* **Exercise description**: Print the listing below only from the line that has "right hip: (588, 586)" through the line that has "right hip: (63, 63)", exactly, and drop any picture.
------------------------------------------------------------
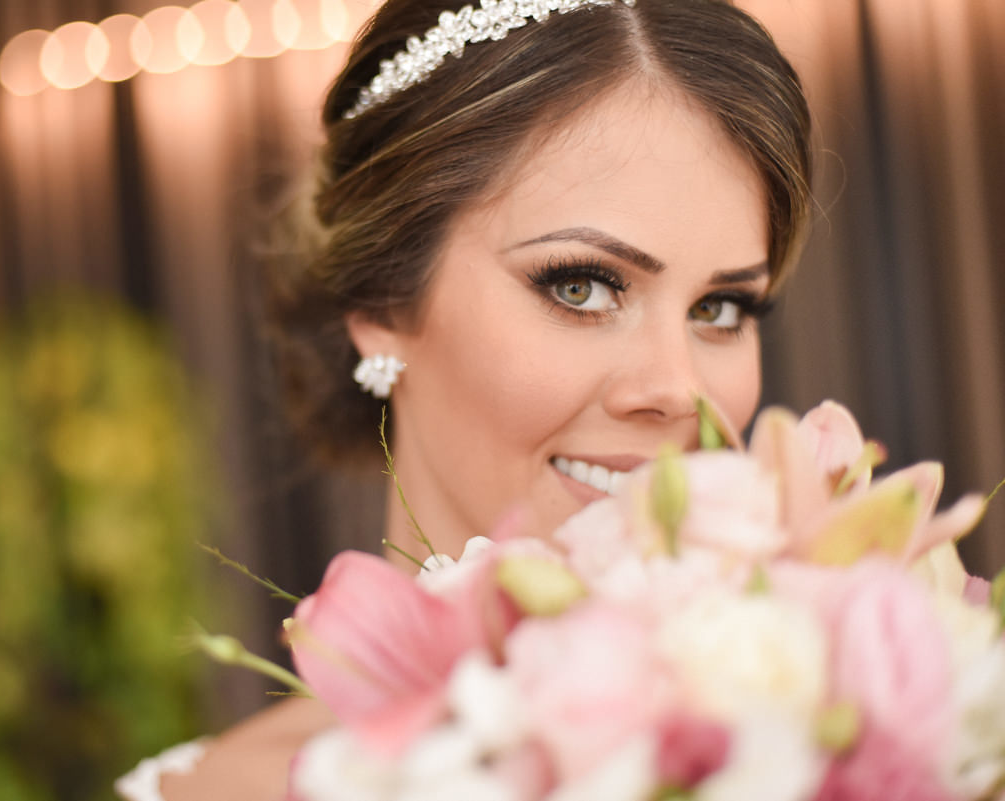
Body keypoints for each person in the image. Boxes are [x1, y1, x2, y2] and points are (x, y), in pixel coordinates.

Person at [120, 0, 813, 798]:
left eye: (720, 308)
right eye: (581, 285)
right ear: (383, 301)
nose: (676, 390)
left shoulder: (823, 730)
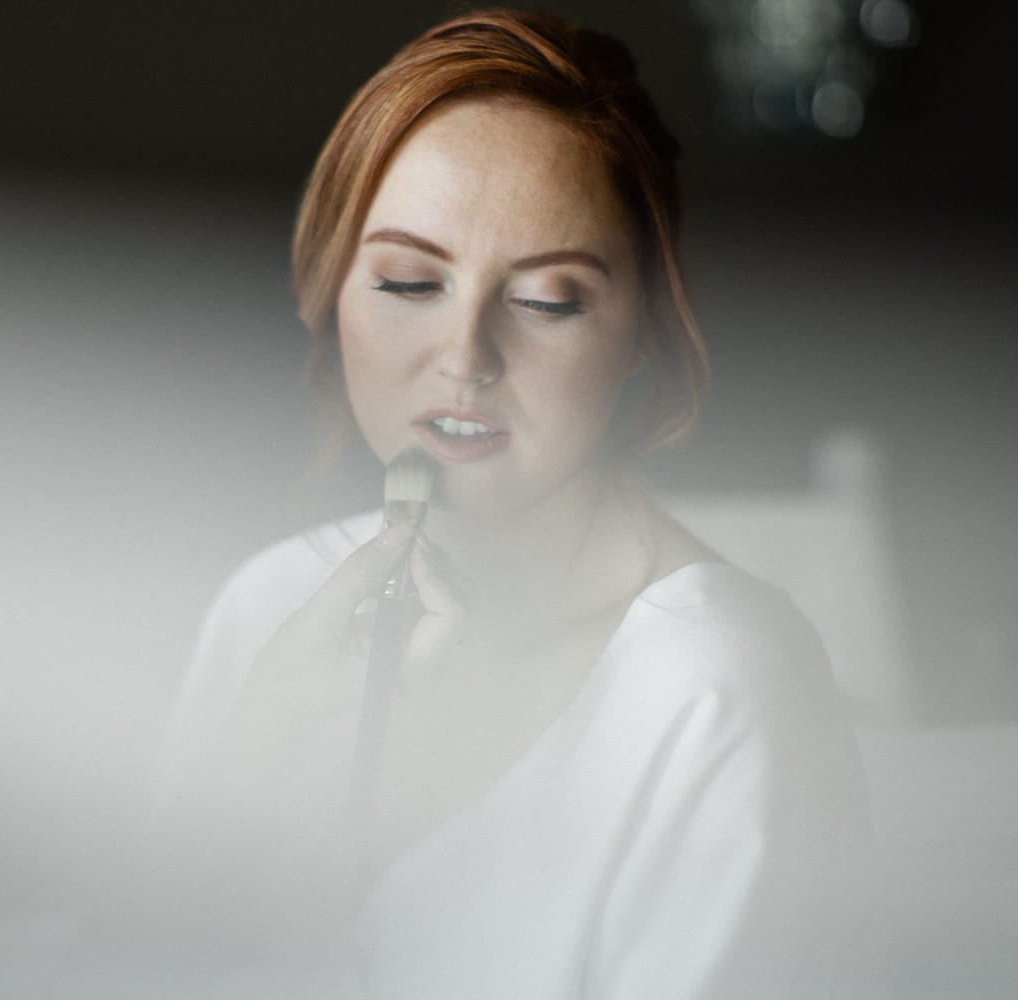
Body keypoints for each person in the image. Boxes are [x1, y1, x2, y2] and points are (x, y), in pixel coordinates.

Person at [155, 9, 868, 998]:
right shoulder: (266, 606)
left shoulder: (719, 688)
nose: (465, 357)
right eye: (409, 282)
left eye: (547, 301)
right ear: (332, 290)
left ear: (644, 336)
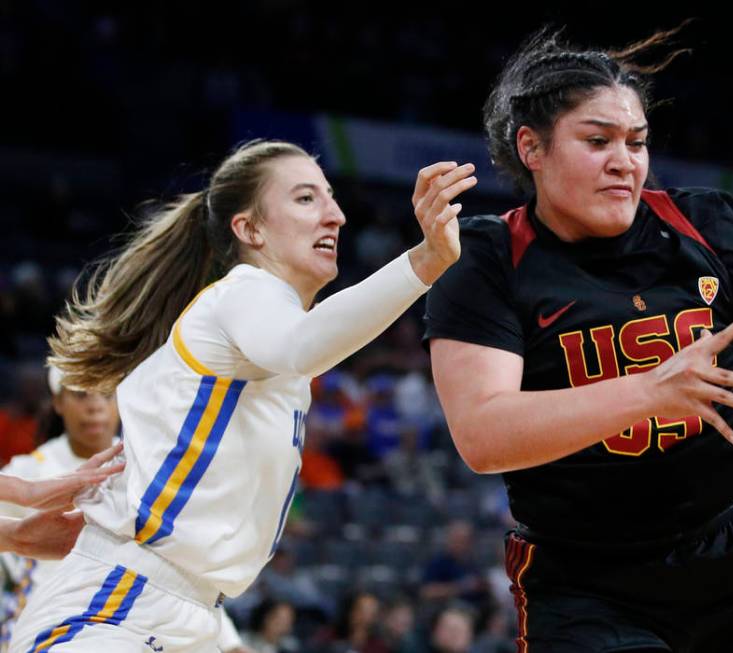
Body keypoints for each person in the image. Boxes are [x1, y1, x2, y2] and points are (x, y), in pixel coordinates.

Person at [424, 29, 733, 652]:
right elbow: (484, 437)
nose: (624, 160)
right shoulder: (485, 260)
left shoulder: (703, 222)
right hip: (588, 586)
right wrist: (653, 390)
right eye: (597, 141)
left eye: (637, 142)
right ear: (532, 148)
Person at [10, 139, 473, 651]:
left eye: (331, 197)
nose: (336, 215)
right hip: (118, 608)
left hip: (181, 611)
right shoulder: (245, 291)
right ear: (249, 229)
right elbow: (306, 344)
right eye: (305, 199)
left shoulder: (265, 334)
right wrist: (424, 261)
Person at [0, 366, 252, 652]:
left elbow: (179, 564)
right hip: (46, 623)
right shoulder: (27, 469)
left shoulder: (150, 465)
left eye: (106, 395)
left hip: (136, 623)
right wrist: (22, 513)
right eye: (81, 396)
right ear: (58, 403)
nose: (95, 407)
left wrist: (230, 642)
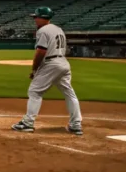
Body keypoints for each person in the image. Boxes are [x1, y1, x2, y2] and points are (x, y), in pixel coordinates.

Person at [12, 7, 83, 135]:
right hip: (63, 63)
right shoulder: (58, 29)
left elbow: (41, 51)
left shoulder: (43, 31)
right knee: (69, 93)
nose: (34, 20)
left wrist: (34, 69)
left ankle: (27, 123)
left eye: (36, 17)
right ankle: (76, 124)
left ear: (41, 17)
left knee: (34, 92)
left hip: (51, 63)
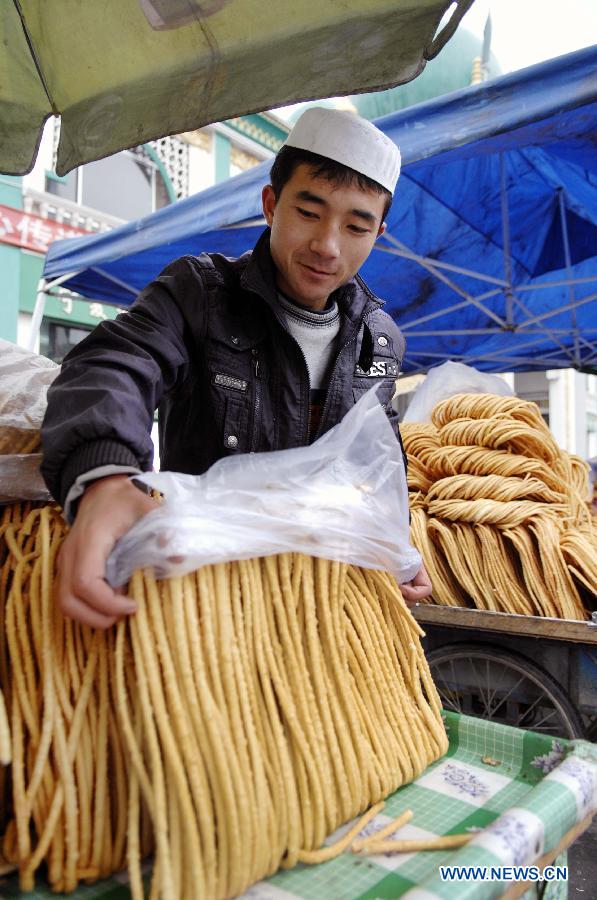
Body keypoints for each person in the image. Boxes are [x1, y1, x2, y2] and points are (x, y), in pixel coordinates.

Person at [41, 107, 432, 628]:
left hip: (322, 610)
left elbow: (376, 457)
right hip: (200, 597)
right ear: (271, 204)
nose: (327, 245)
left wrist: (392, 538)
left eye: (356, 225)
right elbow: (115, 362)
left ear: (379, 231)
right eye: (309, 212)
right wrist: (104, 477)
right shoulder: (199, 294)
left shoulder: (379, 340)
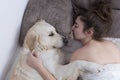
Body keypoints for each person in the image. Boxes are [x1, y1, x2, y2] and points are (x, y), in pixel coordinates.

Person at [27, 0, 120, 80]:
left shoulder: (79, 55)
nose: (72, 28)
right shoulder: (112, 44)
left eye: (76, 26)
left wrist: (38, 66)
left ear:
------------------------------------------------------------
* **Output below**:
right hip: (588, 586)
right wrist: (653, 390)
right eye: (597, 141)
left eye: (637, 142)
right ear: (532, 148)
Person at [10, 139, 473, 651]:
left eye: (331, 197)
nose: (336, 215)
right hip: (118, 608)
left hip: (181, 611)
right shoulder: (245, 291)
right ear: (249, 229)
right elbow: (306, 344)
right eye: (305, 199)
left shoulder: (265, 334)
right wrist: (424, 261)
Person at [0, 366, 252, 652]:
left elbow: (179, 564)
right hip: (46, 623)
right shoulder: (27, 469)
left shoulder: (150, 465)
left eye: (106, 395)
left hip: (136, 623)
right wrist: (22, 513)
right eye: (81, 396)
right ear: (58, 403)
nose: (95, 407)
left wrist: (230, 642)
Body keypoints for each person in the image. Boxes are [x1, y1, x2, y2] and points are (x, y), in pixel coordinates.

Person at [12, 7, 83, 135]:
right hip: (63, 63)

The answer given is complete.